Beyond meat has vegan burger competition in private companies Impossible and Nestle, but Beyond has potential deals in fast food chains, Cramer said. According to Beyond Meat's management, competitors in the vegan hamburger industry made mistakes and gave the company a head start, Cramer said.

"They are convinced that they are making a better hamburger and they believe that there is still plenty of room to grow because the meatless meat category still accounts for only 2% of household penetration," she said. he declared. "No wonder the stock has exploded higher."

Zoom's share price went from its IPO on April 36 to $ 94.05 at Friday's close. The videoconferencing company recorded a significant turnover in its first public report. The company has announced about 7,700 new customers and four contracts that will bring in more than $ 1 million a year, Cramer said.

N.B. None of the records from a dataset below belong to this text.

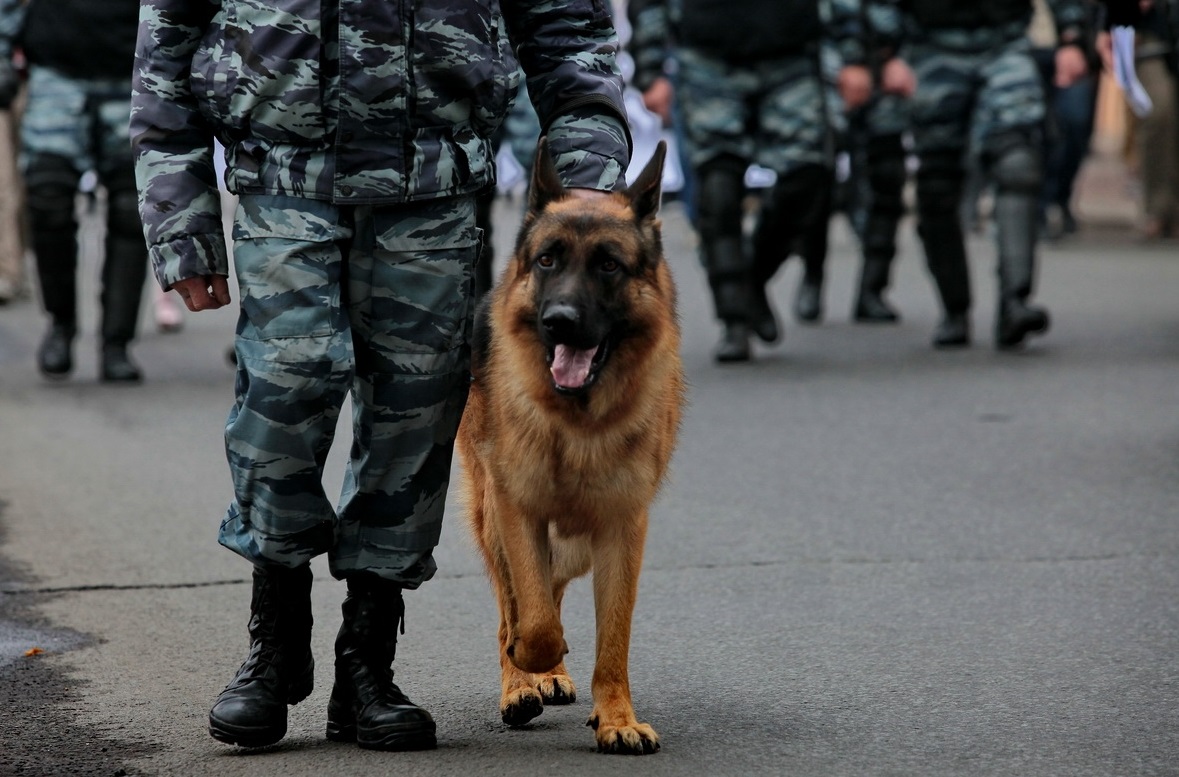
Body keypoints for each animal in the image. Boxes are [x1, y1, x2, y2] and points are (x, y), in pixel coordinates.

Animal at [455, 138, 688, 754]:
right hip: (493, 519)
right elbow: (532, 620)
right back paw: (521, 683)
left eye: (608, 264)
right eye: (547, 260)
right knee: (515, 604)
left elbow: (613, 638)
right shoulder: (517, 511)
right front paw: (530, 663)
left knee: (553, 584)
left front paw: (617, 718)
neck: (577, 423)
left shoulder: (621, 530)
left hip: (576, 542)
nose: (559, 321)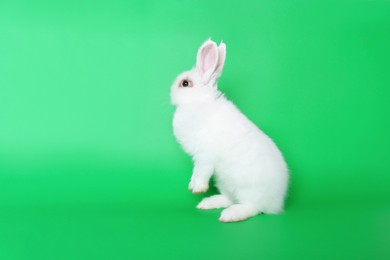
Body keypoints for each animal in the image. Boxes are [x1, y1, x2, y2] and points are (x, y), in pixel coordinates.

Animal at [171, 39, 290, 222]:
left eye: (185, 83)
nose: (170, 91)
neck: (198, 101)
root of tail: (277, 203)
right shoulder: (200, 157)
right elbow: (196, 172)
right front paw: (192, 185)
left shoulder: (205, 155)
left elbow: (202, 171)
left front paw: (197, 188)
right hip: (224, 183)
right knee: (229, 198)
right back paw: (208, 203)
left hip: (247, 189)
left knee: (252, 207)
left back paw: (230, 215)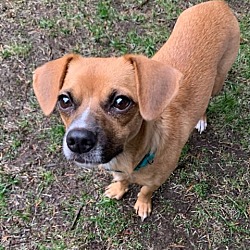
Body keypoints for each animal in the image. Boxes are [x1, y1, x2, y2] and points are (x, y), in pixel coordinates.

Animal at [32, 1, 239, 221]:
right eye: (64, 100)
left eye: (121, 102)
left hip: (218, 79)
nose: (78, 140)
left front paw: (142, 204)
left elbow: (145, 191)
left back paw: (201, 119)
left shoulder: (157, 180)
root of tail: (218, 3)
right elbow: (122, 181)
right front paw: (119, 189)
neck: (129, 159)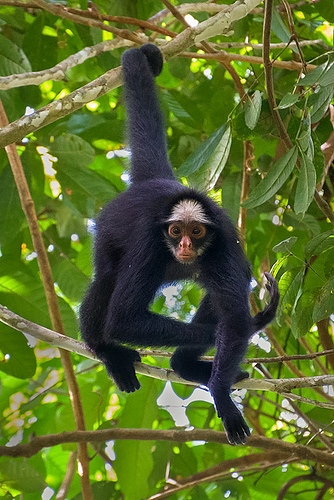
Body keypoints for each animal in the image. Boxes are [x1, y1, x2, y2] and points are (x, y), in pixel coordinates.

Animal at [81, 44, 280, 446]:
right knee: (107, 279)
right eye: (175, 232)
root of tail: (158, 183)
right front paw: (231, 334)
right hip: (110, 231)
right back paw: (108, 351)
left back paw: (185, 365)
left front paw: (219, 386)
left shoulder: (225, 242)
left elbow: (233, 316)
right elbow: (124, 319)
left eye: (197, 233)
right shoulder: (149, 242)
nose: (186, 244)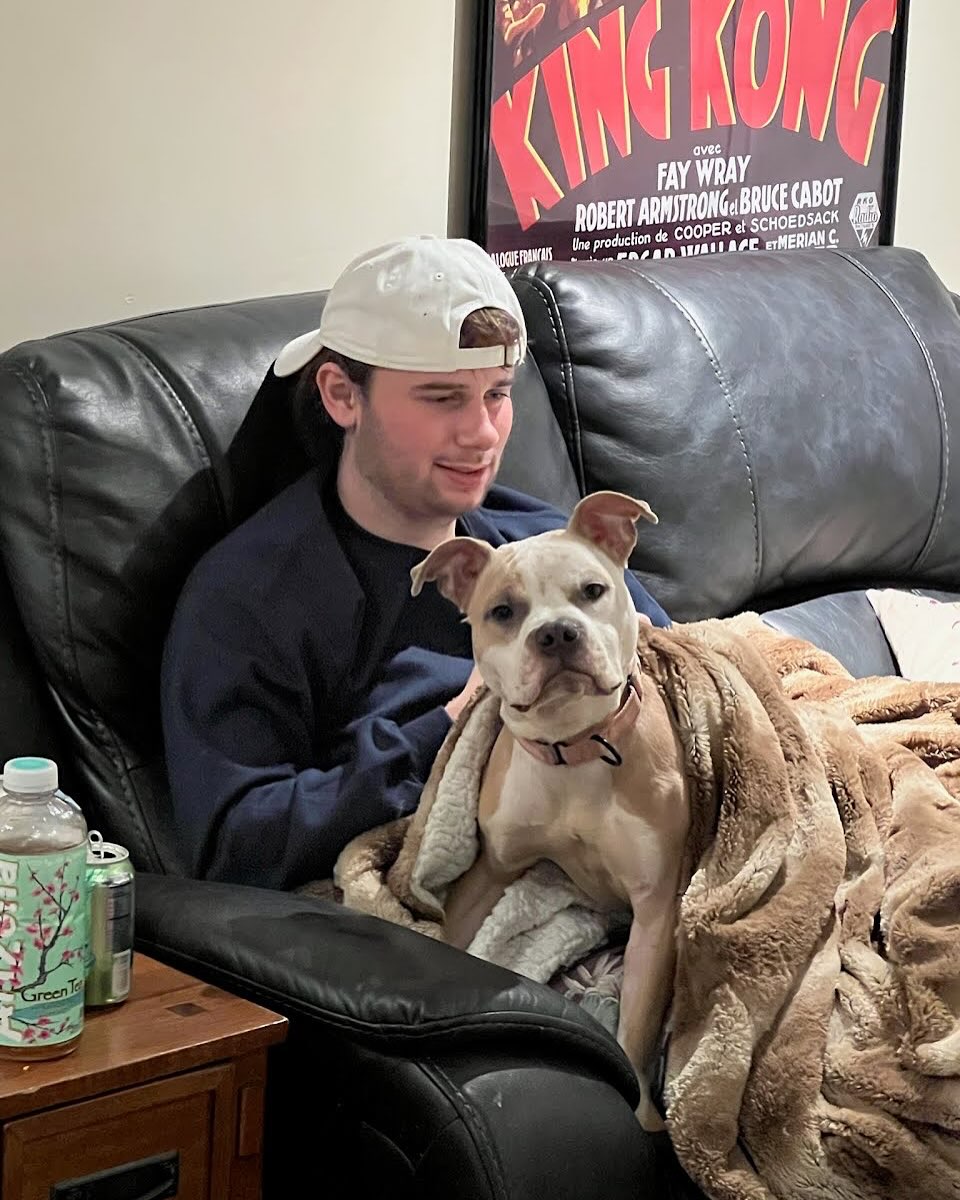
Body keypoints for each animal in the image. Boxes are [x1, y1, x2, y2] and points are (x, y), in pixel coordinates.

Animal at [410, 492, 691, 1128]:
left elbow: (635, 1028)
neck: (575, 749)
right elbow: (455, 940)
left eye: (592, 590)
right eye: (502, 612)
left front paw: (642, 1114)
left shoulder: (655, 909)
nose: (557, 634)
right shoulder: (490, 869)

Zoom faces competition from Cisco, but Cramer pointed out that he had received a positive rating from JP Morgan, saying the quarterly results "demonstrate our confidence in Zoom as our preferred stock, even with the valuation level. current."

With Zoom's share price surging by more than 161% and Beyond Meat's share by nearly 455% as its announcement is now public, the presenter said "these stocks are trading at high levels. absolute stratospheric … both could be easily endangered. "

In the case of these two IPOs, however, Wall Street has understood and everyone wins, he said.

"I warn you for months that the recent flood of IPOs is creating a scarcity of resources, especially after the agreement with Uber," Cramer said. "But some of these deals have really been fantastic for investors, and I would have liked to be more optimistic."

WATCH: Cramer examines the results of Beyond Meat and Zoom

Disclosure: Cramer Charitable Trust owns shares of Cisco.